Intraneuronal lipopigment accumulation is associated with ageing and certain diseases, and there are many claims that this can be influenced by drugs, particularly meclofenoxate (centrophenoxine). The various unsubstantiated or conflicting reports of the effects of this drug in animal studies indicate the need for methods for the demonstration of lipopigment accumulation in adequately defined, easily-identified, and relatively homogeneous neuronal populations; this study has validated two such methods by demonstrating significant differences between groups of rats at different ages in respect of measured lipopigment autofluorescence intensity from the most heavily pigmented regions of a subpopulation of Purkinje cells, and of the area overlying intraneuronal lipopigment in a region of the hippocampus.
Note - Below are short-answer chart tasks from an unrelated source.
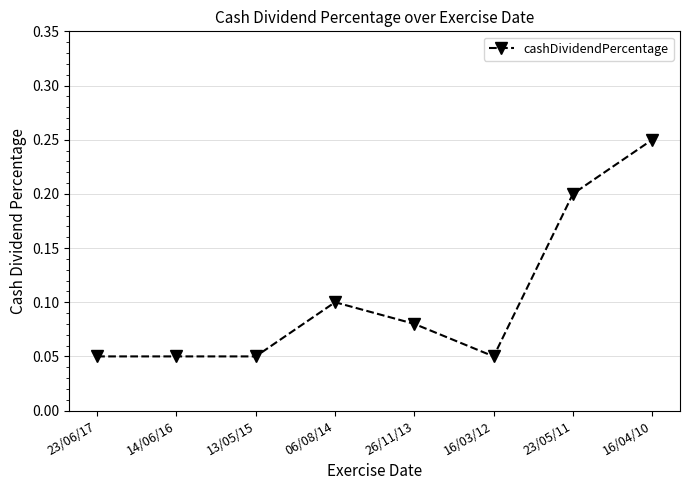

Does the chart have visible grid lines?

Yes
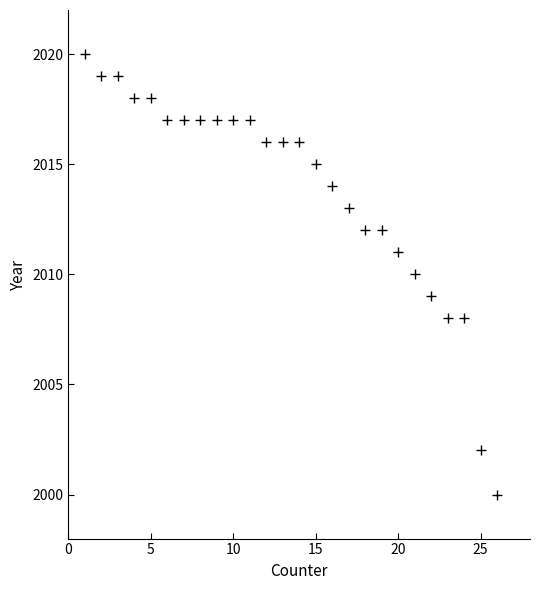

What is the range of X values (max minus min)?

25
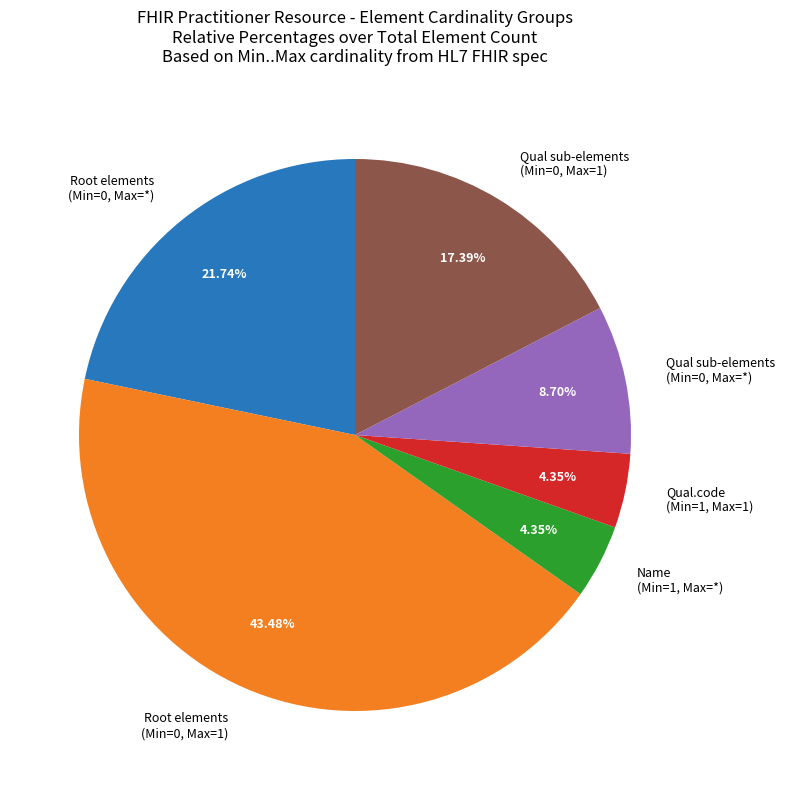

Combined, do Qual sub-elements (Min=0, Max=1) and Root elements (Min=0, Max=*) account for over 50%?

No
These methods were then used to investigate the effects of daily (5 days per week) intraperitoneal injections of meclofenoxate or dihydroergotoxine, over a period of 12 weeks, before sacrifice at 13.5 months. No significant effects of meclofenoxate were detected, but dihydroergotoxine administration was associated with a significant increase in mean area overlying intraneuronal lipopigment in the CA3a region of the hippocampus. The results do not confirm that meclofenoxate can induce a reduction in intraneuronal lipopigment, but suggest that chronic dihydroergotoxine administration was associated with an increase in intraneuronal volume of lipopigment in the cell bodies of CA3a hippocampal neurones.
Neurobiol Aging. 1986 Mar-Apr;7(2):107-13.
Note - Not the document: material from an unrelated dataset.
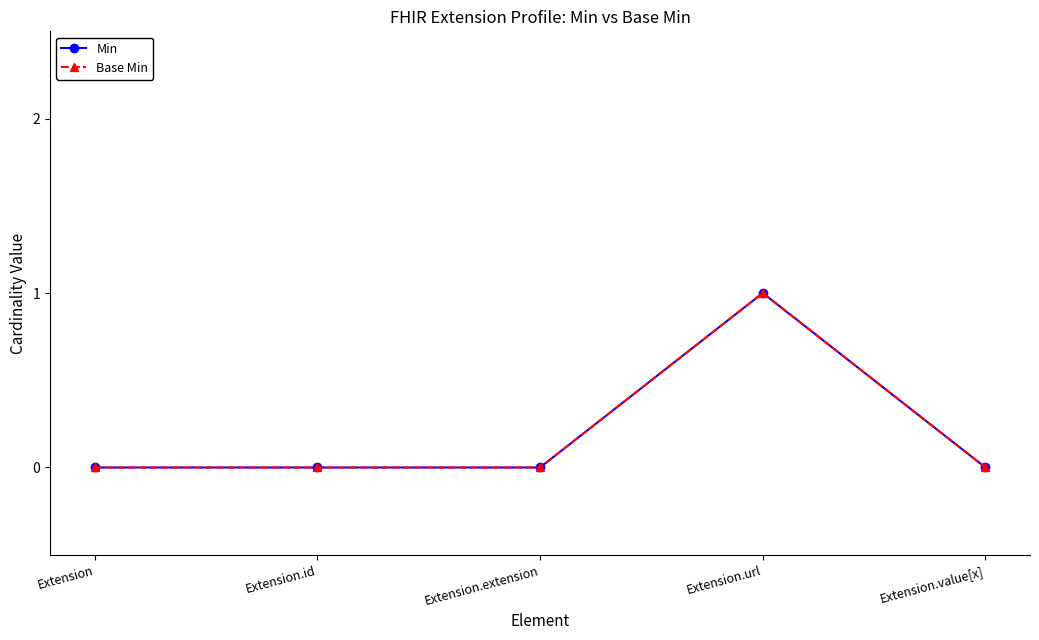

The Base Min series shows 0 at Extension.id. True or false?

True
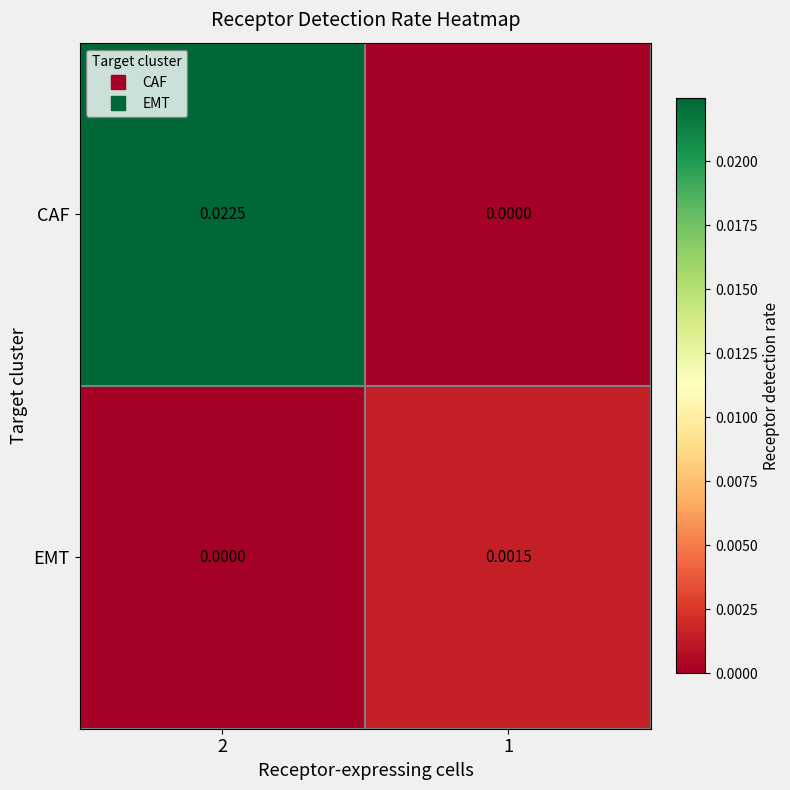

At which category is the sum across all series the highest?

2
Lipofuscin in retinal pigment epithelium of rhesus monkey: lack of diminution with centrophenoxine treatment.
Andrews LD, Brizzee KR.
An experiment was performed to test the ability of Centrophenoxine to reduce the amount of lipofuscin (age pigment) in the retinal pigment epithelium (RPE) of aged rhesus monkeys. Centrophenoxine is reputed to have this action in neurons of lower mammals. Quantitative electron microscopic analysis was performed on sections from the perifovea of ten rhesus monkeys, all approximately 20 years of age. Four of the animals received 80 mg/kg Centrophenoxine (IM injection) daily for 12 weeks. No significant difference between the treated and control groups could be demonstrated statistically (Mann-Whitney U-test) either in the fraction of RPE cell cytoplasm occupied by lipofuscin granules or in the average size of the granules.
J Gerontol. 1983 Sep;38(5):525-31.
Lipofuscin response to the "aging-reversal" drug centrophenoxine in rat retinal pigment epithelium and frontal cortex.
Katz ML, Robison WG Jr.
The effects of centrophenoxine on the lipofuscin contents of the retinal pigment epithelium (RPE) and frontal cortex of the brain were examined in senescent female Fischer rats. Rats (106 weeks old) were injected daily for 11 weeks with centrophenoxine (80 to 120 mg/kg body weight) or saline, and then sacrificed along with untreated 28- and 46-week-old controls. The number of lipofuscin granules seen in the RPE by light microscopy increased by 70% between 28 and 117 weeks of age in control animals. There was a concomitant age-related increase in lipofuscin specific fluorescence in the RPE. Centrophenoxine treatment neither reduced the amount of lipofuscin, nor altered the ultrastructural appearance of lipofuscin granules in the RPE. Between 28 and 117 weeks of age, there was an almost nine-fold increase in the lipofuscin content of the frontal cortex of control animals; centrophenoxine treatment failed to reverse this pigment accumulation.